The test was conducted using a computer in an acoustic chamber room (in accordance with GB/T16403-199 requirements and electroencephalography was recorded using a bio-logic auditory evoked device (Bio-logic, Mundelein, IL, USA). According to the international brain electrical 10/20 system, electroencephalographic recordings were obtained from silver-plate electrodes at Fz midline scalp sites, reference electrodes attached to the right earlobe and ground electrodes attached to the left earlobe. The sound was presented through a headset, using a passive auditory model[42]. The subjects remained quiet and relaxed, and read self-selected favorite books, to help them ignore the sound stimulus. Subjects were given short pure tone stimulation, using an oddball stimulation sequence[135], composed of high probability repeated standard stimuli (1 000 Hz) and low probability of deviant stimuli (2 000 Hz). In these categories, 80% of the stimuli were standard, and 20% of the stimuli were deviant, with the order of stimuli randomized. Stimulus intensity was 70 dB SPL, the schedule of stimuli was 50 ms and a total of 533 ms of stimuli was presented over 12 minutes. The rate of stimulus presentation was 1.10 per second, build up to 30 presentations. A band-pass filter of 0.1–30 Hz was applied, and impedance was kept below 5 kΩ. To avoid the effects of brain fatigue, all tests were conducted at 8:30–9:00 a.m. Subjects were allowed to relax for 10 minutes between the two tests.

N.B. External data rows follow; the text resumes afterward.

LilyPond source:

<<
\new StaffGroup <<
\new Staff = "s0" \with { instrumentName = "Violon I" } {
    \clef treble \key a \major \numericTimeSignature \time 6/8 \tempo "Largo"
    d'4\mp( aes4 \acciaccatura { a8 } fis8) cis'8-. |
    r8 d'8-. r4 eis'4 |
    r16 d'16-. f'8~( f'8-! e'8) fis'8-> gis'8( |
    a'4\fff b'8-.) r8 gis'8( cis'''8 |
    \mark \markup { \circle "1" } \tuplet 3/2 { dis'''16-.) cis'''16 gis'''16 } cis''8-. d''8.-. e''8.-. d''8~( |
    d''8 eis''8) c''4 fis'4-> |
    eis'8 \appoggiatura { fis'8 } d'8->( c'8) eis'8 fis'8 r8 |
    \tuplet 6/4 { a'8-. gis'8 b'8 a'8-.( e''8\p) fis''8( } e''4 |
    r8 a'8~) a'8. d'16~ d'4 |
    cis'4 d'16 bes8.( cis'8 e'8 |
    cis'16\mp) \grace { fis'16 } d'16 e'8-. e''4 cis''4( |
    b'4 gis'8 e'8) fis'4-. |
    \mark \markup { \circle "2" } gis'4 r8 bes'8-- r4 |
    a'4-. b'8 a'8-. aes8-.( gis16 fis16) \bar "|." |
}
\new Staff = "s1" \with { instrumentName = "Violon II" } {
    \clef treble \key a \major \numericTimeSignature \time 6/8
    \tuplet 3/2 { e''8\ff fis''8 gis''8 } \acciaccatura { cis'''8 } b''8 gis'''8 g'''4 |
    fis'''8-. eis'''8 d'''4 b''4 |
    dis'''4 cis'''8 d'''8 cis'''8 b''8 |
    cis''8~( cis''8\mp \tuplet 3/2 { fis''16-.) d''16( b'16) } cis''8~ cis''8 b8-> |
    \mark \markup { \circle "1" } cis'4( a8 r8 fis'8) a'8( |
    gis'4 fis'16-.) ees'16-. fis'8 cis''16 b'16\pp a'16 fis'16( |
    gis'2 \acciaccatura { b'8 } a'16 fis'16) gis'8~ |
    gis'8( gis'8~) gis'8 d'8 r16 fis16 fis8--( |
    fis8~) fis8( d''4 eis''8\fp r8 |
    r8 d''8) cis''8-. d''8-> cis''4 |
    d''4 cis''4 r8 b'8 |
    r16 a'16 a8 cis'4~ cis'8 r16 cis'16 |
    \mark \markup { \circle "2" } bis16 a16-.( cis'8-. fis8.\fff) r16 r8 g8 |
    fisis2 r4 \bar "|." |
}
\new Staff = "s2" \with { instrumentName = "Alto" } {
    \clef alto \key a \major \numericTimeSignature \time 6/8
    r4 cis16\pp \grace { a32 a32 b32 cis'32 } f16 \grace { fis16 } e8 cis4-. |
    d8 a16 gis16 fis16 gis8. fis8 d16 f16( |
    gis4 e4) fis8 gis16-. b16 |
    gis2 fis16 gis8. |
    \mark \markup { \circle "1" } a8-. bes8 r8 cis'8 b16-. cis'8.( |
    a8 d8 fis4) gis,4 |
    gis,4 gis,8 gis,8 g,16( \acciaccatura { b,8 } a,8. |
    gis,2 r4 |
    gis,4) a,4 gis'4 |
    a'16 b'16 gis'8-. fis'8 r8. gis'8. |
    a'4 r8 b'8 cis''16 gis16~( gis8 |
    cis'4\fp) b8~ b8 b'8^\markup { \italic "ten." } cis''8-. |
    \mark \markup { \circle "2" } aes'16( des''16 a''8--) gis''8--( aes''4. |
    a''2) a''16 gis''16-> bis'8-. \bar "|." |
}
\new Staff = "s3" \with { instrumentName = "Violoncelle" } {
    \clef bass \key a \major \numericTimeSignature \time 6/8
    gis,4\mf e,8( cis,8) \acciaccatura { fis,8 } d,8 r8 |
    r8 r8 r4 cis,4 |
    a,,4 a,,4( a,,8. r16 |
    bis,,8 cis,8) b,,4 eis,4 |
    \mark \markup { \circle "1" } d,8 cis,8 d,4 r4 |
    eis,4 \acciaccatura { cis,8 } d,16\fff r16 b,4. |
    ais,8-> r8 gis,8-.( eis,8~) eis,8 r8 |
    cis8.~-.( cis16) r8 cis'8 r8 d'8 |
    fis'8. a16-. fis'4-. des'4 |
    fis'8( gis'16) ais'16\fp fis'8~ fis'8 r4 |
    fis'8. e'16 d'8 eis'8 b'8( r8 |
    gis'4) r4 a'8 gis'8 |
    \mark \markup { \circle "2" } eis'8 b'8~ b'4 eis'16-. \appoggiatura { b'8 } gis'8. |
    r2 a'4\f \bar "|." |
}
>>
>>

The test was conducted by one trained technician. Each subject was tested twice, and mean values were calculated between each of two recording sites. Mismatch negativity waveform identification: the peak latency (ms) appeared during 100–250 ms from change onset to the largest mismatch negativity peak point of the horizontal axis. The amplitude (μV) ranged from a zero baseline to mismatch negativity peak potential.

MoCA scale

MoCA scale is typically used to screen mild cognitive impairment quickly and conveniently, for patients exhibiting normal Mini-Mental State Examination scores[43]. The MoCA scale is a 30-point test used to explore eight aspects of cognitive functions; these eight aspects were then subdivided into 12 topics and 30 single items, which comprehensively evaluated the function of visuospatial/executive, naming, memory, attention, language, abstraction, delayed recall and orientation. Scores < 26 are considered to indicate mild neurocognitive impairment. Each correct answer is equal to one point, while an incorrect answer or no answer is equal to zero points. At the end of the test, we calculated scores for each subdomain, and for the total scale. To certify the reliability and accuracy of the MoCA, subjects underwent the test between 9:00–9:30 a.m., conducted by the same physician trained in psychology.

Statistical analysis

Data are presented as mean ± SD. Statistical analysis were performed using SPSS 13.0 software (SPSS, Chicago, IL, USA). One-way analysis of variance was used to compare mismatch negativity characteristics and MoCA scores among the groups of subjects. With regard to the group comparison, one-sample t test was used to compare the influence of hypoxemia on mismatch negativity waveforms. Linear regression analysis with calculation of Pearson correlation coefficients (r) was used to evaluate the correlations between mismatch negativity and MoCA scores. The prevalence of cognitive impairment was detected by mismatch negativity and MoCA respectively. Comparisons were performed using chi-square tests, to analyze the diagnostic value of mismatch negativity. We then calculated the sensitivity, specificity, accuracy rate, positive/negative predictive value and positive/negative likelihood ratio. Statistical significance was defined as P < 0.05.